_Work to be completed_
The answer must consist of every line from the data that holds "shift".

** Opening Raw data block **

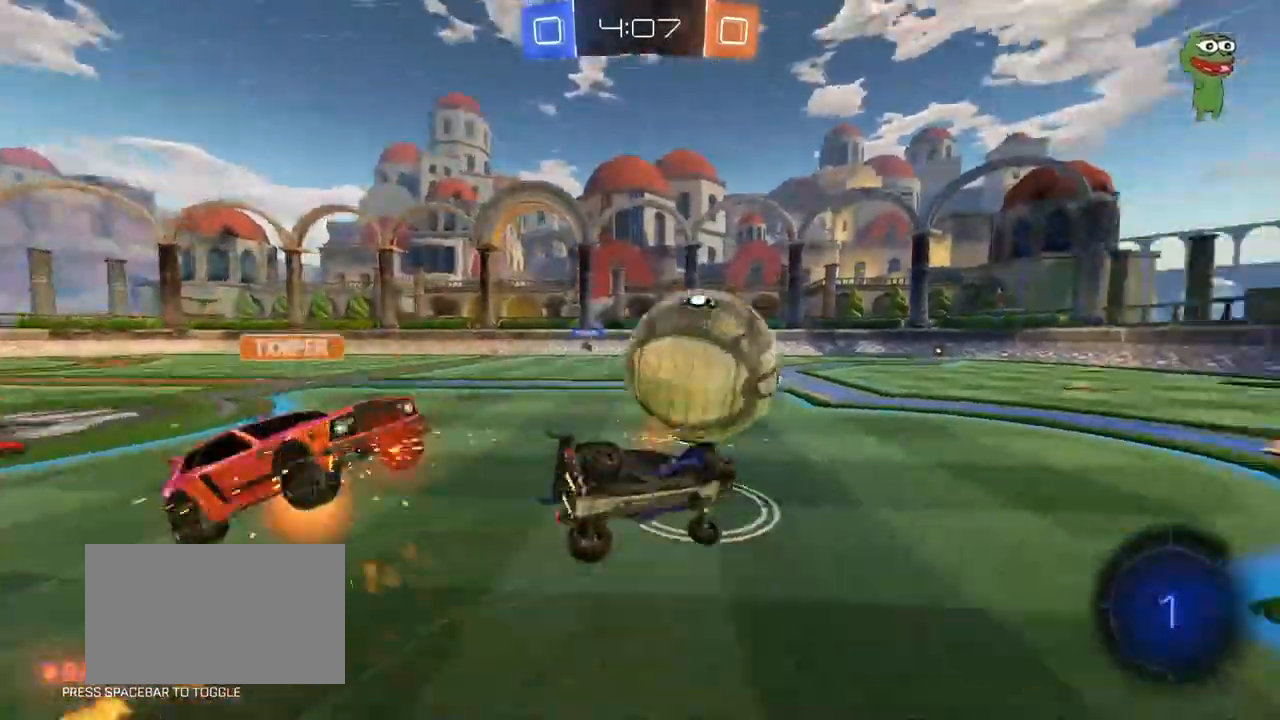
{"keys": ["a", "shift", "w"], "mouse": [], "mouse_move": "still", "events": [[33, "mouse_right", "up"], [317, "mouse_left", "up"], [450, "w", "down"]]}
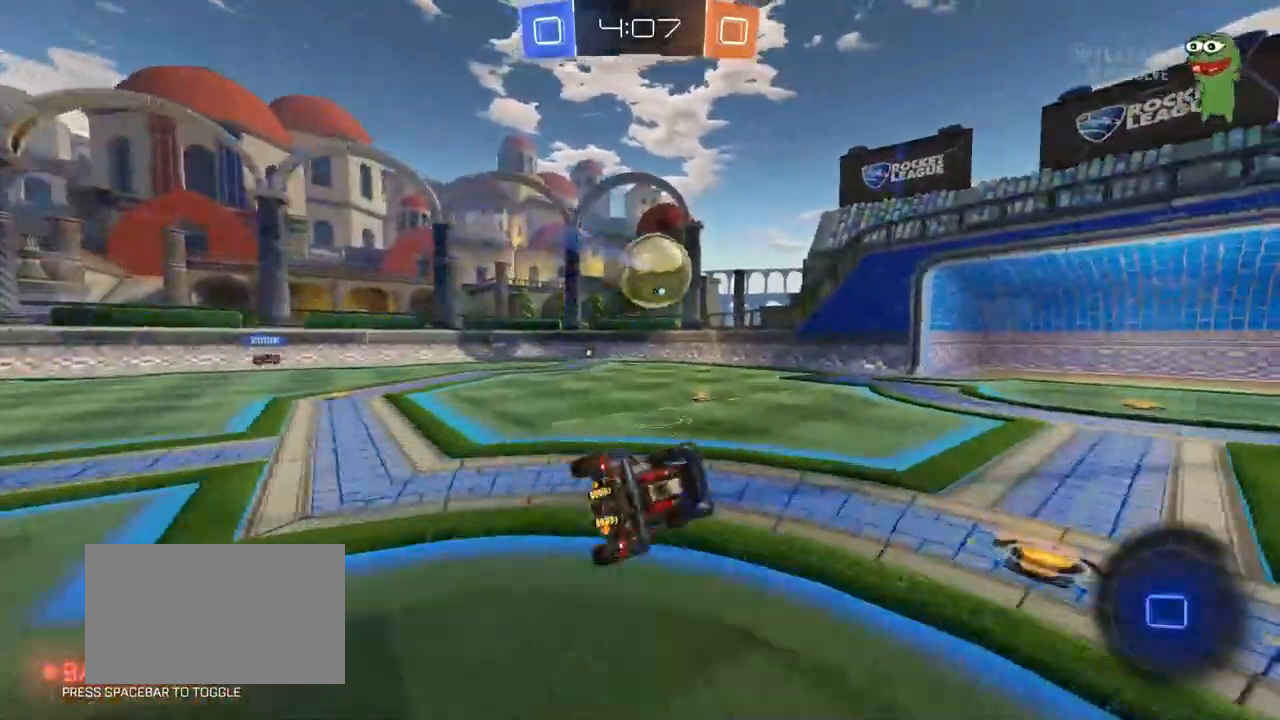
{"keys": ["w"], "mouse": [], "mouse_move": "still", "events": [[33, "shift", "up"], [83, "w", "up"], [133, "a", "up"], [417, "w", "down"]]}
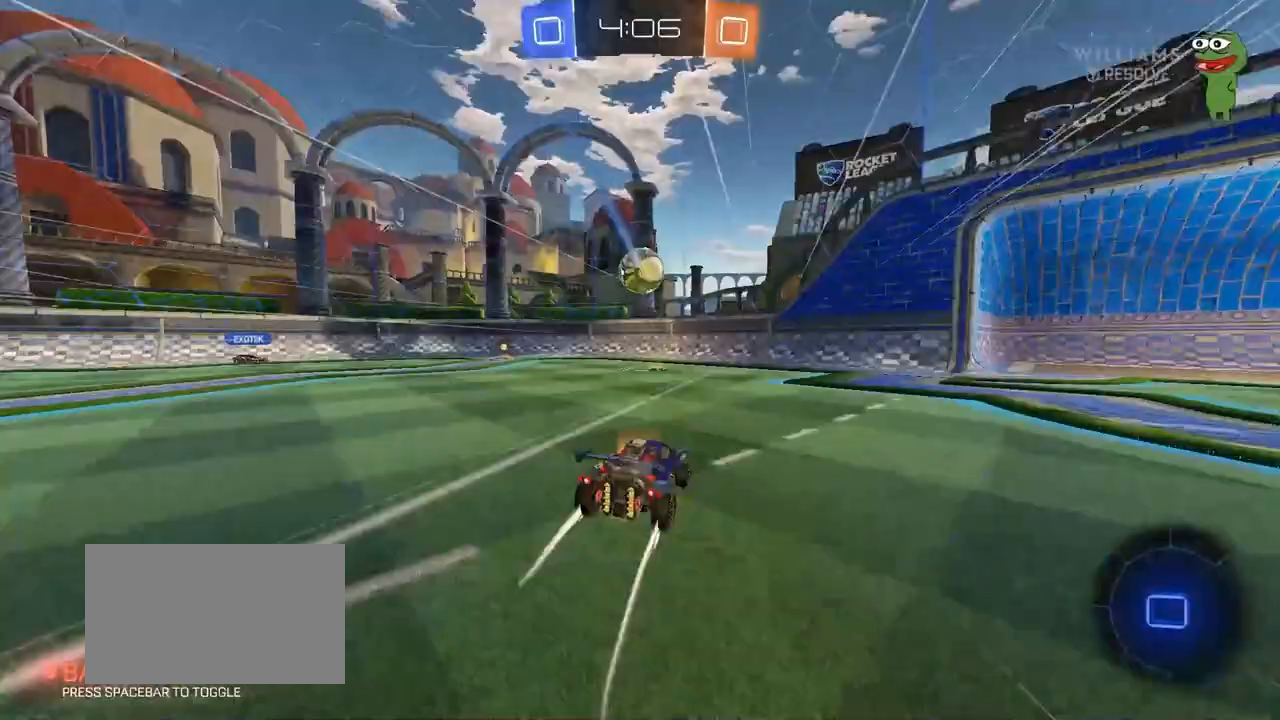
{"keys": ["a", "w"], "mouse": ["left"], "mouse_move": "still", "events": [[50, "mouse_left", "down"], [100, "a", "down"], [200, "a", "up"], [283, "a", "down"], [283, "mouse_left", "up"], [483, "mouse_left", "down"]]}
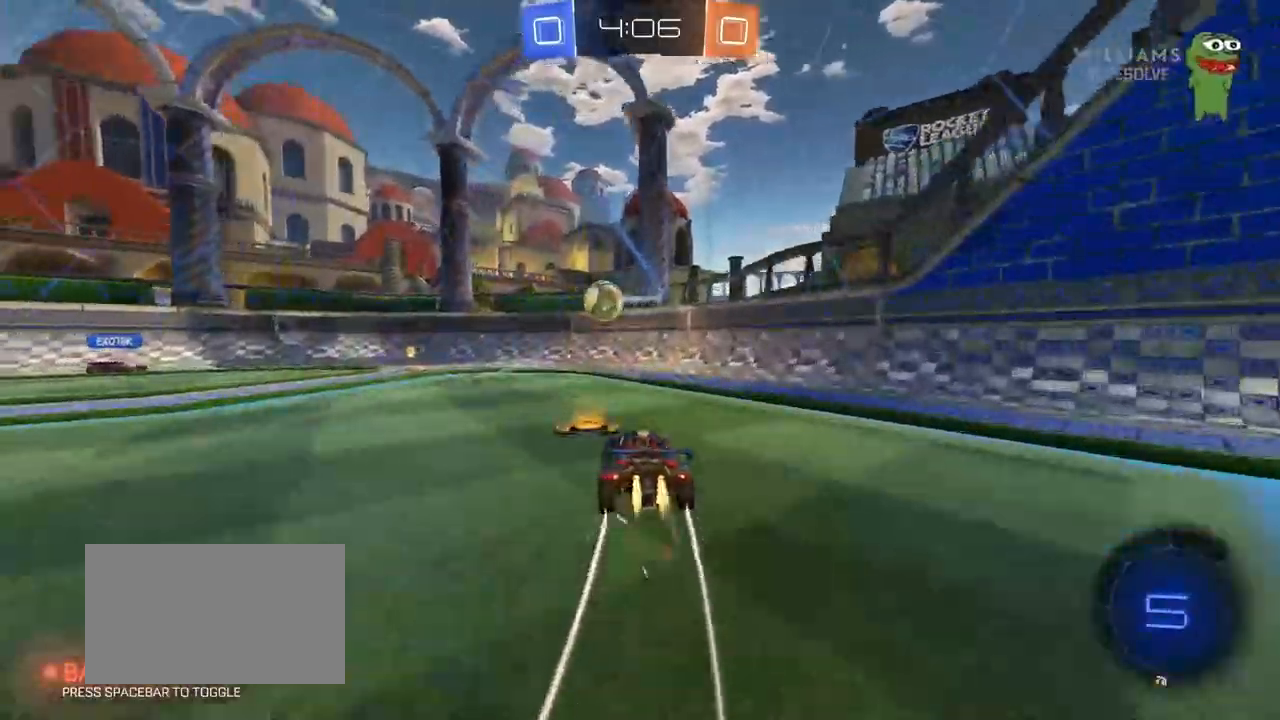
{"keys": ["w"], "mouse": [], "mouse_move": "still", "events": [[267, "mouse_left", "up"], [500, "a", "up"]]}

** Closing Raw data block **

_Answer to this exercise_
{"keys": ["a", "shift", "w"], "mouse": [], "mouse_move": "still", "events": [[33, "mouse_right", "up"], [317, "mouse_left", "up"], [450, "w", "down"]]}
{"keys": ["w"], "mouse": [], "mouse_move": "still", "events": [[33, "shift", "up"], [83, "w", "up"], [133, "a", "up"], [417, "w", "down"]]}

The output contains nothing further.